----- EXTRACT
- Film poster
- French: Jaloux
- Directed by: Patrick Demers
- Written by: Sophie Cadieux Patrick Demers Maxime Denommée Benoît Gouin
- Produced by: Cédric Bourdeau Stéphane Tanguay
- Starring: Maxime Denommée Sophie Cadieux Benoît Gouin
- Cinematography: Tobie Marier-Robitaille
- Edited by: Patrick Demers
- Music by: Ramachandra Borcar
- Production company: Productions Kinesis
- Release date: July 9, 2010 (Karlovy Vary);
- Running time: 100 minutes
- Country: Canada
- Language: French

= Suspicions (film) =

Suspicions (Jaloux, lit. 'Jealous') is a Canadian thriller film, directed by Patrick Demers and released in 2010. The film stars Maxime Denommée and Sophie Cadieux as Thomas and Marianne, an unhappy couple who are spending time at a cottage in the country to sort out their relationship issues, whose plans are complicated by the intrusions of neighbour Jean (Benoît Gouin). The film, an expansion of his earlier short film Discharge (Décharge), was largely unscripted, with the actors allowed to improvise much of their own dialogue.

The film premiered on July 9, 2010, at the Karlovy Vary Film Festival. and had its Canadian premiere at the 2010 Toronto International Film Festival.
----------
----- RECORDS SUPPLIED
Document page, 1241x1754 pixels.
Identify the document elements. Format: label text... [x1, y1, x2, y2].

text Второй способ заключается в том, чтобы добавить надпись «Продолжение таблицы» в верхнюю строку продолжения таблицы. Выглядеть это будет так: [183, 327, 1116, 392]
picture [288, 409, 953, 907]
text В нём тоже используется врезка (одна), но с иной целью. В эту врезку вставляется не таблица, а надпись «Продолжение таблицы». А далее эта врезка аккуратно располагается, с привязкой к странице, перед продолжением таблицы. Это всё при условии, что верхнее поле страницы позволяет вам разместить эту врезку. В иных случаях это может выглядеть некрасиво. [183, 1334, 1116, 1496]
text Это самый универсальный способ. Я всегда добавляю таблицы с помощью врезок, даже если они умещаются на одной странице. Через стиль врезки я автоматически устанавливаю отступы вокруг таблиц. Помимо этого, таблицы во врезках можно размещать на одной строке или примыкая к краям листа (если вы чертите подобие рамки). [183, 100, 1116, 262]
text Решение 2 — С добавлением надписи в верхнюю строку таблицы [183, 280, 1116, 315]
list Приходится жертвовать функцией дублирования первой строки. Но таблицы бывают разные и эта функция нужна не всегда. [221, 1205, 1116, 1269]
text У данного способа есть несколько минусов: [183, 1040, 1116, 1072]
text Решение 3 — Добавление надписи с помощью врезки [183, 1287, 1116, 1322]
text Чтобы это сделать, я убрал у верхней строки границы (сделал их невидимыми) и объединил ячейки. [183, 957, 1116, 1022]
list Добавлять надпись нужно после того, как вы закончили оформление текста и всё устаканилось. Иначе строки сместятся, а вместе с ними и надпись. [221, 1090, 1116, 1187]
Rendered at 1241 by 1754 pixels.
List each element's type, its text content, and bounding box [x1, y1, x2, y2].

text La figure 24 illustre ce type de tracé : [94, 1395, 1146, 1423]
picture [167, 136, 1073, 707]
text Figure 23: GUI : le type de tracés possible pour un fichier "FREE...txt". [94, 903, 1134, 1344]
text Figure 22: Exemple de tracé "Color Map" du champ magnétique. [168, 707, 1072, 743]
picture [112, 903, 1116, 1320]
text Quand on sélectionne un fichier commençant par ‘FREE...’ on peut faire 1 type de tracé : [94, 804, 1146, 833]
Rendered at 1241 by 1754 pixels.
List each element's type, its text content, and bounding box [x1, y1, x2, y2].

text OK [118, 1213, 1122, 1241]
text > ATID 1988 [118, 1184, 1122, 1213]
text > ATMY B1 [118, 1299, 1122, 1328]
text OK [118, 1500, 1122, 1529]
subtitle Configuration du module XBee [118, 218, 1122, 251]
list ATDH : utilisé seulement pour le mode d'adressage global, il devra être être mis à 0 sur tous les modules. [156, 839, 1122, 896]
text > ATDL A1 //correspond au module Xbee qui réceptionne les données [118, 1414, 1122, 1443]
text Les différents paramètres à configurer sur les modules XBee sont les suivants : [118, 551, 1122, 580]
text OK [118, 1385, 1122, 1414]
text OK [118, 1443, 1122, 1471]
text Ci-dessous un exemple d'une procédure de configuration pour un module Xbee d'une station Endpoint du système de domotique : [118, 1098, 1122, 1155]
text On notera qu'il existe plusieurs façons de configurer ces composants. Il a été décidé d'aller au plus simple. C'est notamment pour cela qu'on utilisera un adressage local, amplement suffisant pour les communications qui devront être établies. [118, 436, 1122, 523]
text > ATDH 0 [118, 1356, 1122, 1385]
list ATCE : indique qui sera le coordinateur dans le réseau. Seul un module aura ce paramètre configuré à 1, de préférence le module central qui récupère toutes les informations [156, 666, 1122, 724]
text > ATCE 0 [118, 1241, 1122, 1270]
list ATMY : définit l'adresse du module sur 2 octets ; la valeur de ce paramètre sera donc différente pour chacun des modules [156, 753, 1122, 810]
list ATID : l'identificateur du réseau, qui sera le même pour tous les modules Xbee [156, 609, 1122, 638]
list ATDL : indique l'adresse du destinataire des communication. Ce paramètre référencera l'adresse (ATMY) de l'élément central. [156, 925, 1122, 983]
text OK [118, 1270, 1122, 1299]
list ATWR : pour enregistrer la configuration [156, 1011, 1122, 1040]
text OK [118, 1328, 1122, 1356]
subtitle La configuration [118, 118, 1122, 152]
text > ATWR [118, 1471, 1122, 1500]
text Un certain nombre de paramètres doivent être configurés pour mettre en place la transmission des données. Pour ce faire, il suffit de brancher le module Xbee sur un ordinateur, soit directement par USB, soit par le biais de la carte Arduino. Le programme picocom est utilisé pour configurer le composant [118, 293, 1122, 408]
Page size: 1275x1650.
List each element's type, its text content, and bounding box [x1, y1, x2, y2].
----------
**GIVEN REQUEST 1**. In the film summary, change "cottage" to "cabin" and write out the passage from "Suspicions (Jaloux, lit." to "International Film Festival.".
**GIVEN REQUEST 2**. According to the film summary, which actor plays the neighbor Jean?
The listing above is separate material, apart from the film summary.

**WRITTEN RESPONSE 1**.
Suspicions (Jaloux, lit. 'Jealous') is a Canadian thriller film, directed by Patrick Demers and released in 2010. The film stars Maxime Denommée and Sophie Cadieux as Thomas and Marianne, an unhappy couple who are spending time at a cabin in the country to sort out their relationship issues, whose plans are complicated by the intrusions of neighbour Jean (Benoît Gouin). The film, an expansion of his earlier short film Discharge (Décharge), was largely unscripted, with the actors allowed to improvise much of their own dialogue.

The film premiered on July 9, 2010, at the Karlovy Vary Film Festival. and had its Canadian premiere at the 2010 Toronto International Film Festival.

**WRITTEN RESPONSE 2**. Benoît Gouin